Densho Digital Archive
Densho Visual History Collection
Title: Robert Coombs Interview
Narrator: Robert Coombs Andrews
Interviewer: Alice Ito
Location: SeaTac, Washington
Date: August 2, 2003
Densho ID: denshovh-crobert-01-0007

<Begin Segment 7>

AI: Well, now both Stanford University and University of Southern California are considered very prestigious, very challenging schools, rather elite schools. I'm wondering what, it sounds like you had a very enjoyable experience there. What was it like intellectually and in, in some of the academic work that you did?

RC: Well, I had an open mind. And if I wanted to do something, my mother said, "Well, go ahead." You know, that was the way she looked at it. (...) So I, I tackled things that probably people would not have done. (...) When I was at USC I waited table in a boarding home where visiting professors and their families lived. (That) was something I had never done.
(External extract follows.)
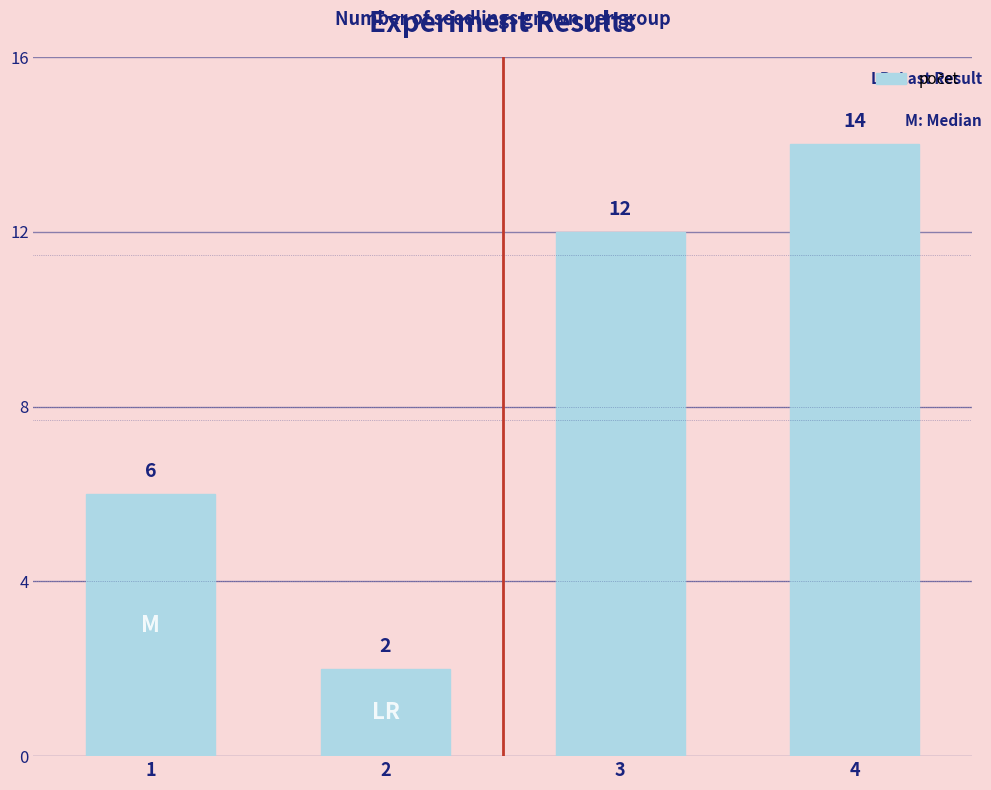

What is the change in value from 1 to 2?

-4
But I was used to serving food at home with my mother, you know. And there was a time when, when my brothers were at Stanford and my twin and I were home alone. My mother was traveling. She demonstrated foods, Heinz Foods throughout California and Nevada. And I'm sure that kind of situation would not occur today. My twin and I were in junior high and high school. But we had a next door neighbor, the lady that took care of my twin when my father lost his life. She would, "Hoo, hoo," through her kitchen window. And our kitchen window, if the weather was good, would be open and we would hear her and we would let her know that we were up and about and getting ready to head off for school.
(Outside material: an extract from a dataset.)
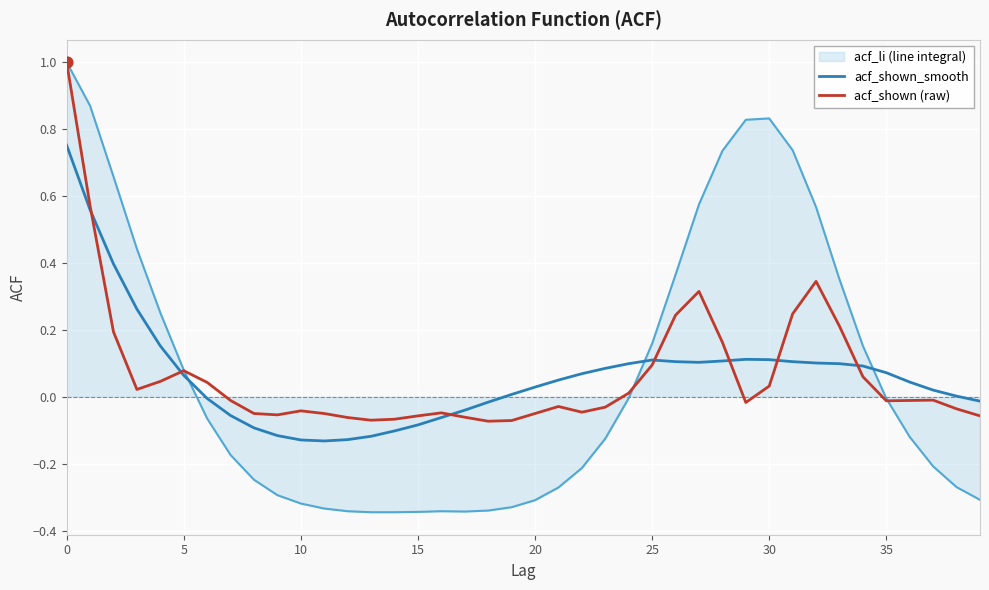

What is the maximum value shown in the chart?

1.0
And another thing about that time was that my mother went to the little (...) neighborhood grocery store. And it was run by a man and his wife and the man's mother. (My mother said), "Now these two children will be coming to get food and they know how to (...) cook and how to prepare things. And if they want something that they really don't know, (will) Grandma (...) show us how to do it(?)" (...) We charged the groceries. And they took care that we bought the right kinds of food, and that we didn't exploit our mother and run up (high bills), because it was the Depression. And we both learned to cook. I don't know how people would do things today like that.

AI: But it sounds like you learned to be very self-sufficient.

RC: Yes.

AI: At a young age. And so by the time that you were in college you were working and able to support yourself and do your academics at the same time.

RC: During the summer between... I didn't go to summer school, I worked for the state. I took a state exam, as a junior clerk. And in those days I earned ninety dollars a month, and that was a lot of money. But it meant that I could pay maybe two quarters' tuition. Then I took out tuition notes. And before the end of the first year, after I got my credential, I paid off my tuition notes. That was another thing that my mother was very firm about. No debts. You pay your debts. You don't walk away from them.